From the moment you step into the Cinema Haymarket you are a part of Kneehigh Theatre’s time-travelling experience. The Cornish theatre company has taken the cinema back to its 1930s theatrical roots with a new stage production of Noël Coward’s Brief Encounter. As an audience member, you too are transported back to the era of polite ushers, cucumber sandwiches and suppressed passions. Caroline Bishop was at the first night.

The experience begins before the play starts, as the members of Kneehigh, dressed as ushers in the smartly buttoned attire of the era, casually entertain the audience in their seats with music and singing, breaking off occasionally to show someone to their seat or compliment a lady’s dress.

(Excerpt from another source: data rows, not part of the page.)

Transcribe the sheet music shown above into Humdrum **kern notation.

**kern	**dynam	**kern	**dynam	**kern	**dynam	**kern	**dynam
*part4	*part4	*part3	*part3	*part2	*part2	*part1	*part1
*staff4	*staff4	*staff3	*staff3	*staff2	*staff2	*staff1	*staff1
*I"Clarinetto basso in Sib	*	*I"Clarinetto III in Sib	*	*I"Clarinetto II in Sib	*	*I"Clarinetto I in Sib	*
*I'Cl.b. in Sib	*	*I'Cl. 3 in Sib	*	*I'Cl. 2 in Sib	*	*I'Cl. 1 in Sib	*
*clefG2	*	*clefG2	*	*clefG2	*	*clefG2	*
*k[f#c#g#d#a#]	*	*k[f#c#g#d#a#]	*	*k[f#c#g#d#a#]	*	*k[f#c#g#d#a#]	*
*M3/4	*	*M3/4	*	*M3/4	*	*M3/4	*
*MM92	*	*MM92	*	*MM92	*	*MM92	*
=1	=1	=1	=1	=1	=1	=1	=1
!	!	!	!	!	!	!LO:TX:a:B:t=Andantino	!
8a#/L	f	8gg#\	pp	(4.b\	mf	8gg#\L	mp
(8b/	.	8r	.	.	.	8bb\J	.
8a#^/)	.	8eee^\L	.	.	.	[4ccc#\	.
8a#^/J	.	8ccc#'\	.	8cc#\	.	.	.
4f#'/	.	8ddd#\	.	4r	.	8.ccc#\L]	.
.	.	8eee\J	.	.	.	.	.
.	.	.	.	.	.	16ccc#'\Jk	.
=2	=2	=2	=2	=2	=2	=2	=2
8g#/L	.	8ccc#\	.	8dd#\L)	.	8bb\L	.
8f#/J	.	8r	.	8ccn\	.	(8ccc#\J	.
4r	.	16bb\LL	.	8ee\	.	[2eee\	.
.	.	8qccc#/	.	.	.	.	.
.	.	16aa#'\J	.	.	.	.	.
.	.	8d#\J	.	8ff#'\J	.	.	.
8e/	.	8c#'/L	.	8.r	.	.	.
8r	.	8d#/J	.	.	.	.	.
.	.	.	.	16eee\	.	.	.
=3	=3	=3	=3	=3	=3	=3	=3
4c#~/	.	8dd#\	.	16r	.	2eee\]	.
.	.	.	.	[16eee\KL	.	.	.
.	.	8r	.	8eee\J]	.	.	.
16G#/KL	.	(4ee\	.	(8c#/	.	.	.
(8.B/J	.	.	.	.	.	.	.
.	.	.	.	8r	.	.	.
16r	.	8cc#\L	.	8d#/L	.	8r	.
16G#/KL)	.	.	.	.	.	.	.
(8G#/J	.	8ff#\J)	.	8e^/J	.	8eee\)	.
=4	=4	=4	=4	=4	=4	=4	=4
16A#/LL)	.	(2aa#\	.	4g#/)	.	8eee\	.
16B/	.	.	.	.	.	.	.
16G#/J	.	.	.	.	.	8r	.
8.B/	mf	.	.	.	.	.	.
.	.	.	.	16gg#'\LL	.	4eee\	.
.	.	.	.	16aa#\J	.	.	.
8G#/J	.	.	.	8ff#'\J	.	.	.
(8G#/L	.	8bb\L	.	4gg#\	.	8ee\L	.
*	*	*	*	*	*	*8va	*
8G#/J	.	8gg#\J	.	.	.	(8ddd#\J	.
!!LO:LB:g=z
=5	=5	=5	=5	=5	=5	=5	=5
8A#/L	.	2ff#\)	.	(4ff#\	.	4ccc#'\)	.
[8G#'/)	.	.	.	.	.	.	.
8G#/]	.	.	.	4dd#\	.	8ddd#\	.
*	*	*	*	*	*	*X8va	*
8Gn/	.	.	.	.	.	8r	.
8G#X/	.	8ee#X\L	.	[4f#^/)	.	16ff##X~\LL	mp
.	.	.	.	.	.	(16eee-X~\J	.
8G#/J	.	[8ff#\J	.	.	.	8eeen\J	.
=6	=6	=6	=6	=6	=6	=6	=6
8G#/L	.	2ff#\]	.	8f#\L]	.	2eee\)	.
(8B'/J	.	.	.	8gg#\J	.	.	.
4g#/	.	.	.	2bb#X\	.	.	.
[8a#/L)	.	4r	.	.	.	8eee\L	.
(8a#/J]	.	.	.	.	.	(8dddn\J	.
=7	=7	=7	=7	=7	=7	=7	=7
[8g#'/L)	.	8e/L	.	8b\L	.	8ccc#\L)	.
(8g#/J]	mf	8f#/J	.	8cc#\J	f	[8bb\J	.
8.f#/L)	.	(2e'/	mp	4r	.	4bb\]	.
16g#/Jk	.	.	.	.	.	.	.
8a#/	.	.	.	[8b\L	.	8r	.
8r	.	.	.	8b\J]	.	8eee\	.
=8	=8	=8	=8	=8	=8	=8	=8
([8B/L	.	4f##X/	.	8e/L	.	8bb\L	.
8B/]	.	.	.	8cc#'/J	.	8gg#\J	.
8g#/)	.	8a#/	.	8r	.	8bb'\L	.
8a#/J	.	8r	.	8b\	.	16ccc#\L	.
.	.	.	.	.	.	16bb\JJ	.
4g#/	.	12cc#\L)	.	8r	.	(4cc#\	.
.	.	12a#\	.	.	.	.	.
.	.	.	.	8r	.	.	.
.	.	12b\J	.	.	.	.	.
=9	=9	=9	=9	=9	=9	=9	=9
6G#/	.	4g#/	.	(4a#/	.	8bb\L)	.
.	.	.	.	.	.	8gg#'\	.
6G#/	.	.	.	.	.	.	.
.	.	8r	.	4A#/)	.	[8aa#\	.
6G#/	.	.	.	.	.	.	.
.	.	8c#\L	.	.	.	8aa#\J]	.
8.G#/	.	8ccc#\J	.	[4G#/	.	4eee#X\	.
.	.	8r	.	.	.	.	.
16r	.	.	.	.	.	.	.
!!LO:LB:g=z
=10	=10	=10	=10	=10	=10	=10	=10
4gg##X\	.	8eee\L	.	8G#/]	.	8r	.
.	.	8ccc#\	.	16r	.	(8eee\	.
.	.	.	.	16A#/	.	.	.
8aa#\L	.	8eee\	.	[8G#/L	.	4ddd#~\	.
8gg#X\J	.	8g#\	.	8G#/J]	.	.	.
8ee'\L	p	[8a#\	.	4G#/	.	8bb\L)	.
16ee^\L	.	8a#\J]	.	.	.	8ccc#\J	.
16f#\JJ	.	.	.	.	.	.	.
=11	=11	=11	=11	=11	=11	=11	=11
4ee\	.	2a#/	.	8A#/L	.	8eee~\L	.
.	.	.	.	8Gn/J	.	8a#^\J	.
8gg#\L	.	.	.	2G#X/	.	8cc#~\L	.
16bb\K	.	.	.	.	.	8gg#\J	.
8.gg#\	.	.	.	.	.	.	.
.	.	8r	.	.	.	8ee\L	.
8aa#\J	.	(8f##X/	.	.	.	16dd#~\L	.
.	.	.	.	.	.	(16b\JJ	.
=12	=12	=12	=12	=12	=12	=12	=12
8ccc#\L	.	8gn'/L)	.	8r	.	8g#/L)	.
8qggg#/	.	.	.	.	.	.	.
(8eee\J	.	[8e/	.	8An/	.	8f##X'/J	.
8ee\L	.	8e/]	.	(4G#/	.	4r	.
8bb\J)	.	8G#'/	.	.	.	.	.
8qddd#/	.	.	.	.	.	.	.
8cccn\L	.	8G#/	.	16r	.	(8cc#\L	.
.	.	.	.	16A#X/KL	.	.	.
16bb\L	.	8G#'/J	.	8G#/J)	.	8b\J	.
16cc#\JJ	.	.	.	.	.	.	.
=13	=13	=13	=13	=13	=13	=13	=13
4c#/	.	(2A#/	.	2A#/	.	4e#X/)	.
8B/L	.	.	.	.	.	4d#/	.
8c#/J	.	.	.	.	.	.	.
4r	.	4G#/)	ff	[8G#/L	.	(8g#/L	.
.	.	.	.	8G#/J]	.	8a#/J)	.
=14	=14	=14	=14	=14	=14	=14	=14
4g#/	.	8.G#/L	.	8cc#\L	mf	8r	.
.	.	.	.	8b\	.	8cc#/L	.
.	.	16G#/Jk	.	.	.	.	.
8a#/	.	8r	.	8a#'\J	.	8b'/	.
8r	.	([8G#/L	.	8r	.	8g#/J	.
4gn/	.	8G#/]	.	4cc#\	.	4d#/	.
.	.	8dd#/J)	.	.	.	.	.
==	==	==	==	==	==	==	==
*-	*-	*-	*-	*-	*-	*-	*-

From the outset then, the audience is an integral part of the performance, and this continues throughout the show, which begins with Laura and Alec, the star-crossed lovers on whom this play centres, having an impassioned discussion in a cinema – the same cinema we sit in – while annoyed cinemagoers shh them loudly.

The story is a combination of Coward’s original stage play, Still Life, and the screenplay of the famous David Lean film Brief Encounter. Essentially it follows a man and a woman, both married, middle-class, professional, with accents as clipped and well-ordered as their married lives, who start a friendship and then an affair after a chance encounter in a railway station tea room.

Much of the action takes place in this tea room where the pair meet up each Thursday, cautiously yet inevitably drawn to each other. As the relationship develops, the station staff – each with their own fledgling relationships – become onlookers to these weekly clandestine meetings.

Naomi Frederick and Tristan Sturrock, as Laura and Alec, portray a couple who feel increasing passion for each other, but it is a passion that simmers furiously underneath a layer of 1930s reserve that prevents them – particularly Laura – from throwing caution to the wind. In contrast, tea room manager Myrtle and waitress Beryl are unconfined by middle-class respectability, and the love each finds with their respective partners is less passionate, more down-to-earth and yet just as touching.

While the stories of these couples form the focal point, Kneehigh Artistic Director Emma Rice has created a show which is as much about experiencing the era as it is about the story. In a gentle parody, several of Coward’s songs and poems are performed in a 1930s music hall style, interspersed through the story, while mock adverts for soap, chicory tea and toupees are shown on a cinema screen after the interval.

It is also a balanced production, mixing doomed passion with comedy, romance with bawdiness, music with drama. Particularly effective is the combination of live action and film. Projections of crashing waves symbolise the passion that Laura and Alec feel for each other; Alec steps into a projection of a train as he leaves Laura at the station; at the play’s climax, Laura stands on a rail bridge as an Express rushes furiously past underneath.

It all adds up to an unusual, imaginative experience, proving that Kneehigh knows the way you tell a story is just as important as the story itself.